Trillium

From Alliance Doc
Jump to navigation Jump to search
Other languages:
Availability: Spring 2025
Login node: to be determined
Globus endpoint: to be determined
Data transfer node (rsync, scp, sftp,...): to be determined
Portal: to be determined

Trillium is a large parallel cluster built by Lenovo Canada and hosted by SciNet at the University of Toronto.
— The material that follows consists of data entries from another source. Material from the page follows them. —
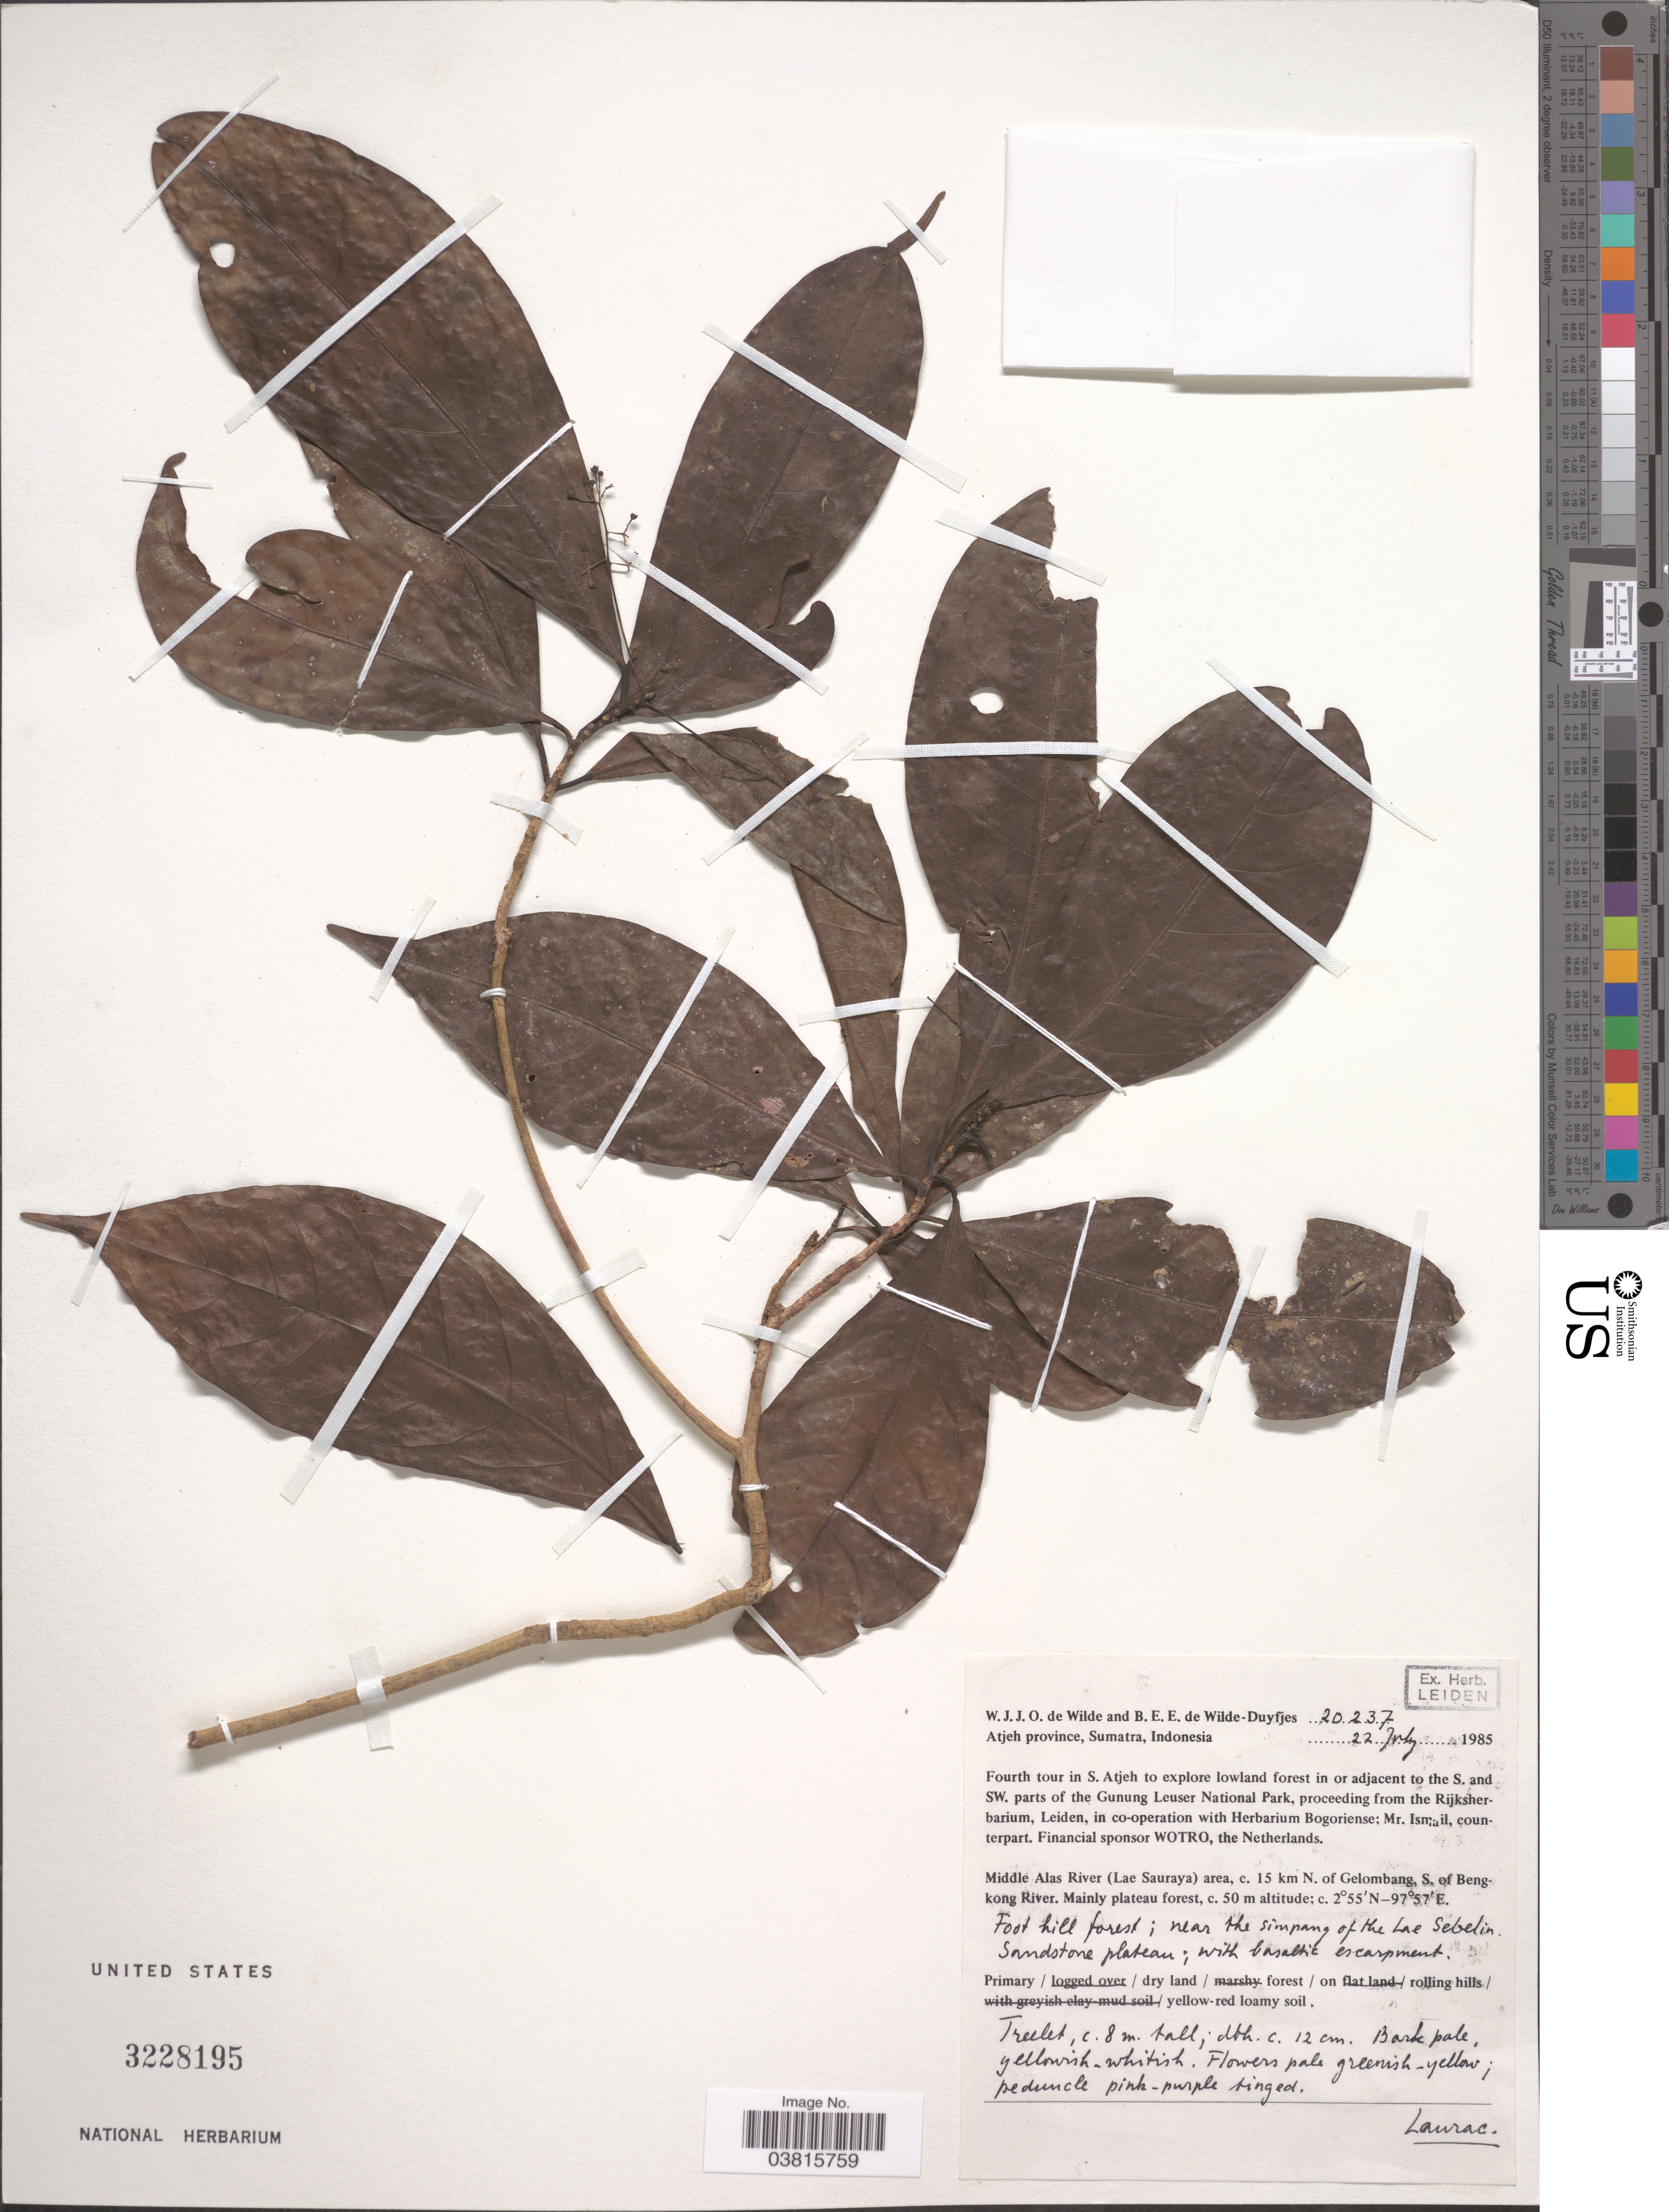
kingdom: Plantae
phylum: Tracheophyta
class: Magnoliopsida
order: Laurales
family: Lauraceae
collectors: W. J. de Wilde & B. E. de Wilde-Duyfjes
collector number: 20237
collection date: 1985-07-22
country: Indonesia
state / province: Sumatra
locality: Atjeh province. Fourth tour in S.Atjeh to explore lowland forest in or adjacent to the S. and SW parts of the Gunung Leuser National Park. Middle Alas River (Lae Sauraya) area, c. 15 km N. of Gelombang S. of Benkong River. Foot hill forest; near the simpang of the Lae Sebelin.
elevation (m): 50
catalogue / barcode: US 3228195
Installation and transition

Due to limits on available power and cooling capacity there will be an interim period in which a significant portion of the old Niagara will be shut down in order to provide power for the new system's acceptance testing and transition. We'll update you when we have a better idea of Trillium's installation schedule.

Storage

Parallel storage: 29 petabytes, NVMe SSD based storage from VAST Data.

High-performance network

  • Nvidia “NDR” Infiniband network
    • 400 Gbit/s network bandwidth for CPU nodes
    • 800 Gbit/s network bandwidth for GPU nodes
    • Fully non-blocking, meaning every node can talk to every other node at full bandwidth simultaneously.

Node characteristics

nodes cores available memory CPU GPU
1224 192 768GB DDR5 2 x AMD EPYC 9655 (Zen 5) @ 2.6 GHz, 384MB cache L3
60 96 768GB DDR5 1 x AMD EPYC 9654 (Zen 4) @ 2.4 GHz, 384MB cache L3 4 x NVidia H100 SXM (80 GB memory)